After a long break, getting back into the gym can be a mega challenge.
If you haven’t gone to the gym in a while, you may be feeling like your fitness progress has come to a halt. But the good news is, you CAN get your fitness back on track!
Whether you're feeling excited or nervous, it’s super important to take care to avoid injury and get you feeling comfortable in the gym environment again.
So how can you transition back into the gym? Here are my top tips!
Refamiliarize yourself with the gym
You may be feeling a little nervous about getting back into the gym… and that’s okay! If you haven’t gone in months, it is a really good idea to take the time to familiarise yourself with your gym, the equipment it has, and where everything is!
My advice is to put your headphones on, and walk around the gym to scope things out. Take a moment to locate certain equipment and get comfortable with your environment. It may be a good idea to go during off-peak hours at first until you feel more confident!
Go easy on the resistance
Whilst it may be super tempting to squat your usual PB, using your pre-lockdown resistance weight may just be a little too challenging for the moment. Lifting too heavy may actually increase your risk of injury — ain’t nobody got time for that!
Lifting a little lighter is nothing to be ashamed of! Assess where your current fitness levels are at now and lift a weight that is challenging but achievable for you.
Focus on technique
Now more than ever, focusing on your technique is vital. It may well have been a few months since the last time you did exercises like barbell deadlifts or cable kickbacks. Be sure to be aware of the proper form and execute each rep to the best of your ability. If you’re ever feeling unsure, just open your LSF app and watch my exercise video demonstrations!
Do NOT skip the warm up or cool down
As tempting as it is to jump into your main sets and rush out of the gym once you’ve finished your last exercise — skipping the warm up and cool down is doing your body a disservice and increases risk of injury.
Warm ups are essential to promote blood flow and prep your muscles for the main exercises. After receiving feedback from many of our #LSFbabes, we have now added an LSF warm up routine to the LSF app! You can find the warm up video to follow along to in the ‘tips’ section under the ‘training’ heading.
Cooling down is essential to reduce lactic acid build up, improve muscle recovery, and help regulate blood flow. Ways you can cool down include a slow walk on the treadmill, foam rolling, and stretching.
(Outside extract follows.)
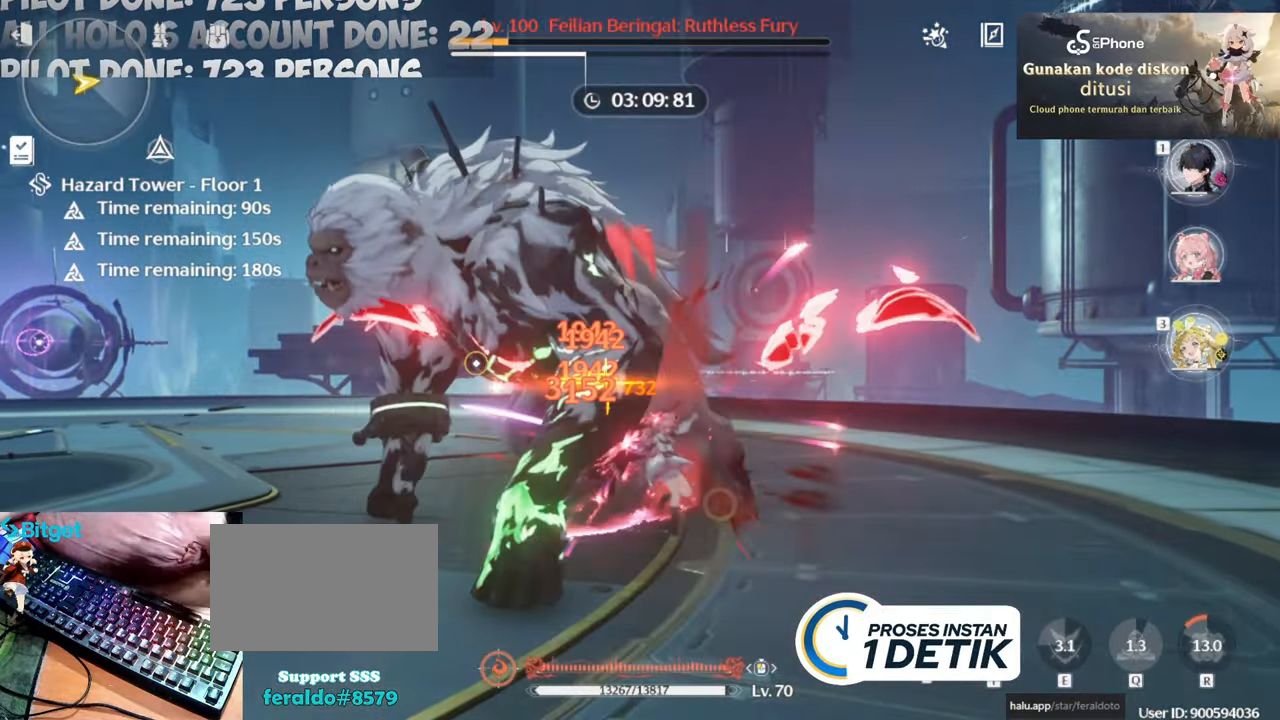
{"keys": [], "mouse": ["left"], "events": [[50, "mouse_left", "down"], [183, "mouse_left", "up"], [267, "mouse_left", "down"], [367, "mouse_left", "up"], [467, "mouse_left", "down"]]}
Building a workout routine is key to really transitioning back into the gym. It may be hard at first finding the motivation to head to the gym, but you will need to try your hardest to be consistent so fitness becomes part of your lifestyle again.
At first, you may want to train less days per week than you usually would, to give your muscles a chance to adjust. Once your body feels ready, work back up to the amount of days you usually like to train.
Remember — to see results, consistency is essential!
Whilst it can be intimidating to get back into the gym after an extended break, with the right strategies you CAN safely get back into gym training!
Remember to be patient with yourself. If your fitness has regressed, it’s okay! With the help of the LSF app, you will be well on your way to increasing your fitness, boosting your confidence and SMASHING your goals!